Friday, October 30, 2009
Tuesday, October 20, 2009
Looking Beyond the Surface
Half Way There Still is Not Enough.
October, 18, 2009
Sitting down to see patients in whatever community it may be, grants an unparalleled privilege. For this week I have gained access to the inner workings of the villages buried off the main road from Accra to Kumasi in Ghana. One can only see and know so much in week, I cannot claim to know anything more than that.
A few simple reflections: People are the same wherever you go, it is there expectations that change. It seems that poverty in Ghana, Mexico, India and US alike lowers one’s expectations, inversely increasing gratitude to the care received. The gratitude here is immense, for that I am grateful. However, the poverty, limited access, limited resources and lack of education have proven to be far more challenging than the illnesses I see.
Within my first day I learned that Malaria is rampant. There are four different types, we learned in medical school. Falcipurum is the kind you never want to have, it will break down your blood and penetrate your brain. That is the one they have here. My first patient: vomiting and fever. Diagnosis: Malaria. My second patient cough and fever. Diagnosis: Malaria. My third patient: headache and fever. Diagnosis: Malaria. You get the picture.

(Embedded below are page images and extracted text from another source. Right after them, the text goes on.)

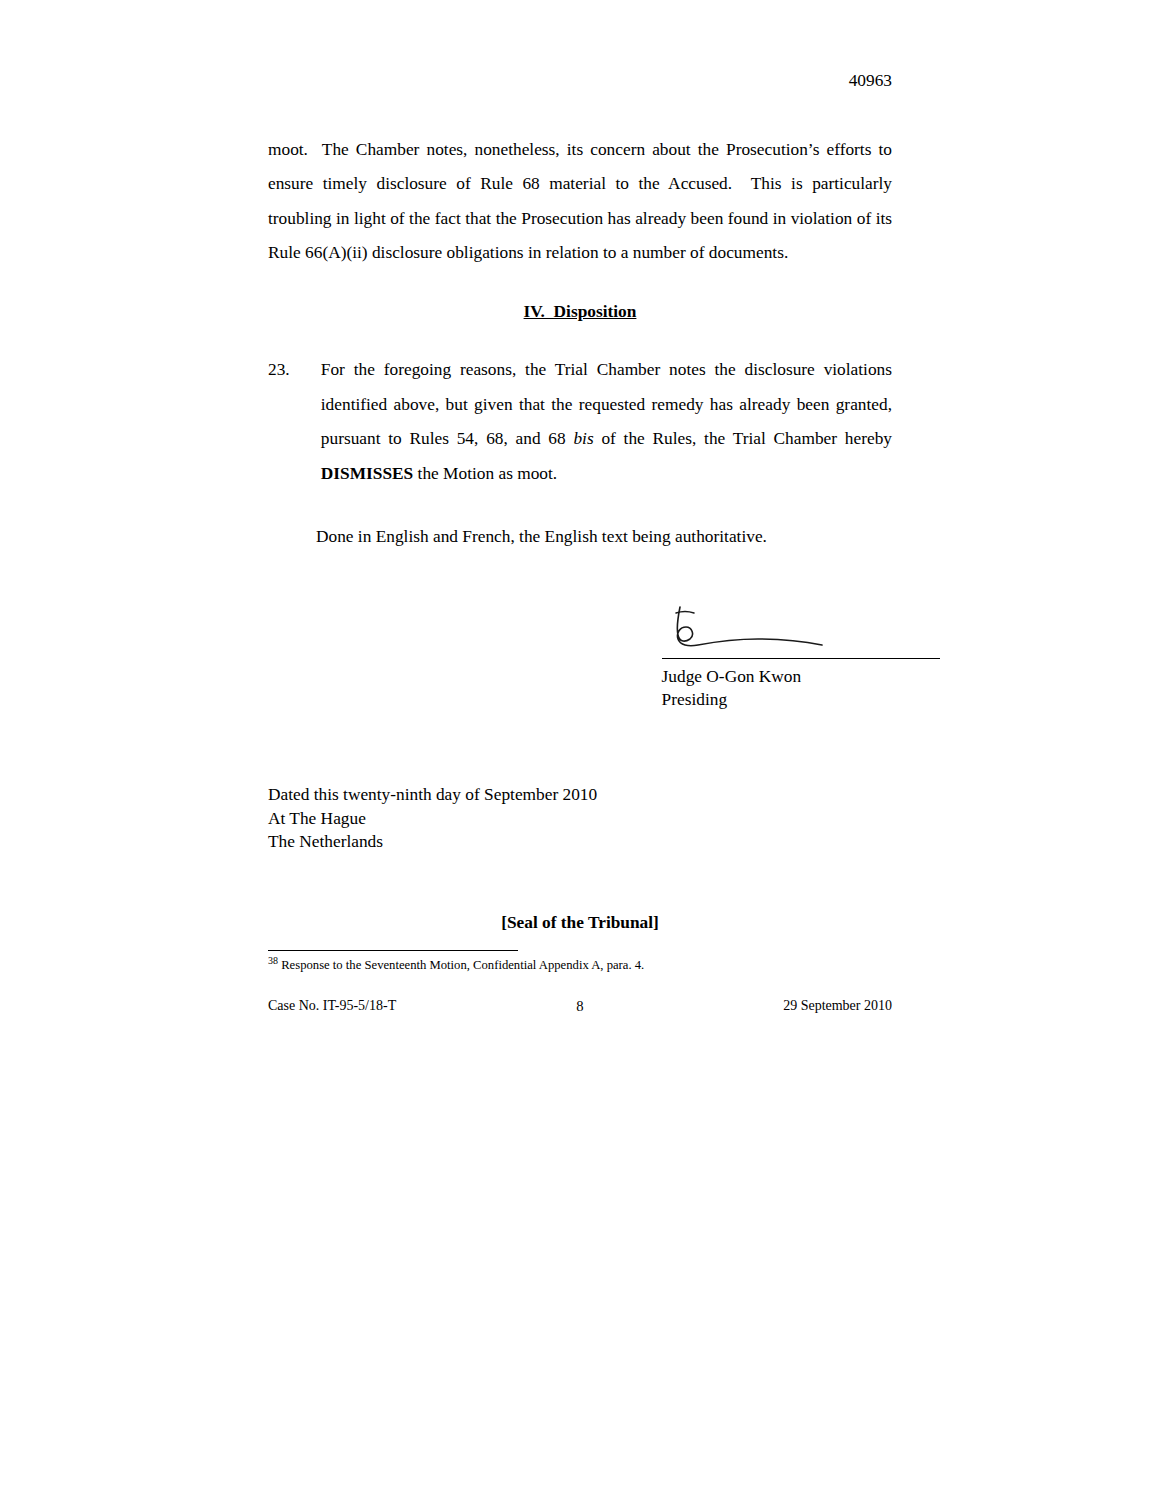40963
moot. The Chamber notes, nonetheless, its concern about the Prosecution’s efforts to ensure timely disclosure of Rule 68 material to the Accused. This is particularly troubling in light of the fact that the Prosecution has already been found in violation of its Rule 66(A)(ii) disclosure obligations in relation to a number of documents.
IV. Disposition
23.
For the foregoing reasons, the Trial Chamber notes the disclosure violations identified above, but given that the requested remedy has already been granted, pursuant to Rules 54, 68, and 68 bis of the Rules, the Trial Chamber hereby DISMISSES the Motion as moot.
Done in English and French, the English text being authoritative.
Judge O-Gon Kwon
Presiding
Dated this twenty-ninth day of September 2010
At The Hague
The Netherlands
[Seal of the Tribunal]
38 Response to the Seventeenth Motion, Confidential Appendix A, para. 4.
Case No. IT-95-5/18-T 8 29 September 2010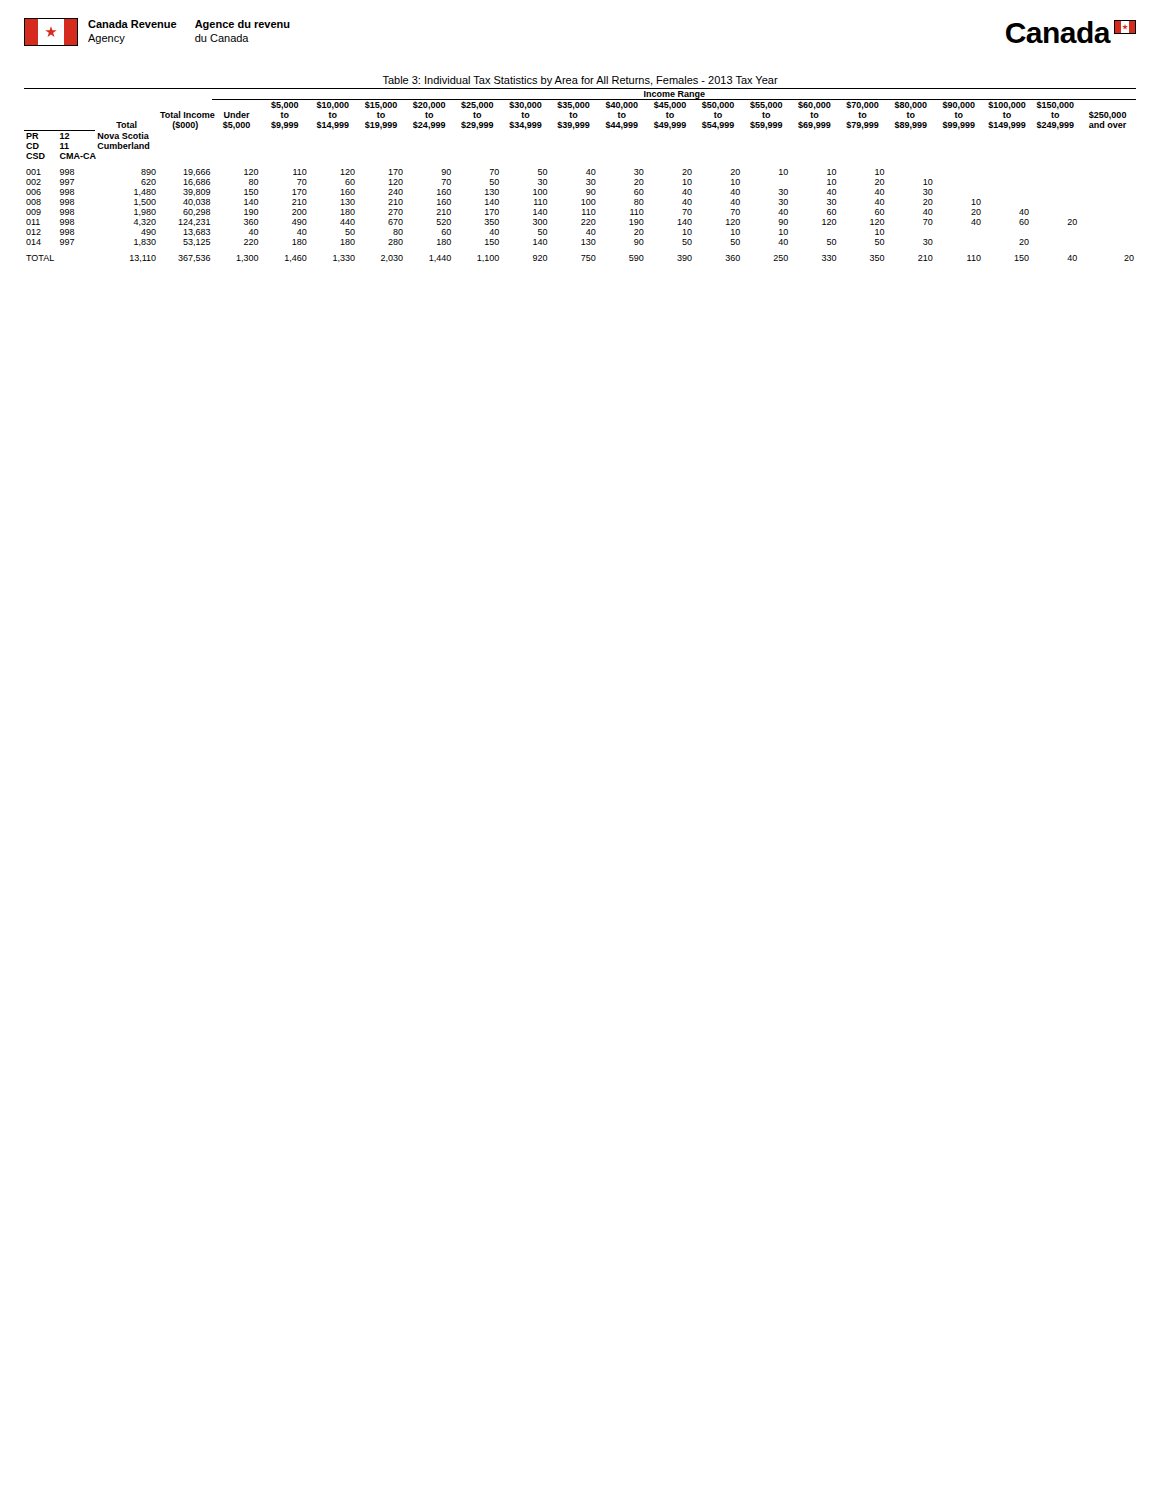Canada Revenue
Agency
Agence du revenu
du Canada
Canada
Table 3: Individual Tax Statistics by Area for All Returns, Females - 2013 Tax Year
| | | Income Range |
| --- | --- | --- |
| | Total | Total Income ($000) | Under $5,000 | $5,000 to $9,999 | $10,000 to $14,999 | $15,000 to $19,999 | $20,000 to $24,999 | $25,000 to $29,999 | $30,000 to $34,999 | $35,000 to $39,999 | $40,000 to $44,999 | $45,000 to $49,999 | $50,000 to $54,999 | $55,000 to $59,999 | $60,000 to $69,999 | $70,000 to $79,999 | $80,000 to $89,999 | $90,000 to $99,999 | $100,000 to $149,999 | $150,000 to $249,999 | $250,000 and over |
| PR | 12 | Nova Scotia | |
| CD | 11 | Cumberland | |
| CSD | CMA-CA | |
| 001 | 998 | 890 | 19,666 | 120 | 110 | 120 | 170 | 90 | 70 | 50 | 40 | 30 | 20 | 20 | 10 | 10 | 10 | | | | | |
| 002 | 997 | 620 | 16,686 | 80 | 70 | 60 | 120 | 70 | 50 | 30 | 30 | 20 | 10 | 10 | | 10 | 20 | 10 | | | | |
| 006 | 998 | 1,480 | 39,809 | 150 | 170 | 160 | 240 | 160 | 130 | 100 | 90 | 60 | 40 | 40 | 30 | 40 | 40 | 30 | | | | |
| 008 | 998 | 1,500 | 40,038 | 140 | 210 | 130 | 210 | 160 | 140 | 110 | 100 | 80 | 40 | 40 | 30 | 30 | 40 | 20 | 10 | | | |
| 009 | 998 | 1,980 | 60,298 | 190 | 200 | 180 | 270 | 210 | 170 | 140 | 110 | 110 | 70 | 70 | 40 | 60 | 60 | 40 | 20 | 40 | | |
| 011 | 998 | 4,320 | 124,231 | 360 | 490 | 440 | 670 | 520 | 350 | 300 | 220 | 190 | 140 | 120 | 90 | 120 | 120 | 70 | 40 | 60 | 20 | |
| 012 | 998 | 490 | 13,683 | 40 | 40 | 50 | 80 | 60 | 40 | 50 | 40 | 20 | 10 | 10 | 10 | | 10 | | | | | |
| 014 | 997 | 1,830 | 53,125 | 220 | 180 | 180 | 280 | 180 | 150 | 140 | 130 | 90 | 50 | 50 | 40 | 50 | 50 | 30 | | 20 | | |
| TOTAL | | 13,110 | 367,536 | 1,300 | 1,460 | 1,330 | 2,030 | 1,440 | 1,100 | 920 | 750 | 590 | 390 | 360 | 250 | 330 | 350 | 210 | 110 | 150 | 40 | 20 |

We sat down with the community health educators this week and learned about the non-scientific science behind the persistent, rampant spread of malaria. For it is not the parasite itself that is as pervasive as the lack of education. “The government provides mosquito nets and mosquito repellent at a small cost. Most of the families have them.” MaVic (the head nurse here) informed me. “They all sit around there homes unused.” I was caught by surprise and it really didn’t make sense at first glance…until we spoke to the community workers:
“Some don’t know how to put it up,” one man said.
“They don’t know what time of day to use it,” a woman added.
“A lot of the nets are old and have holes in them,” a third voice piped up.
“When our kids sit inside the net, they want us to sit with them, but we have to cook dinner. Then what do we do?” a man inquired.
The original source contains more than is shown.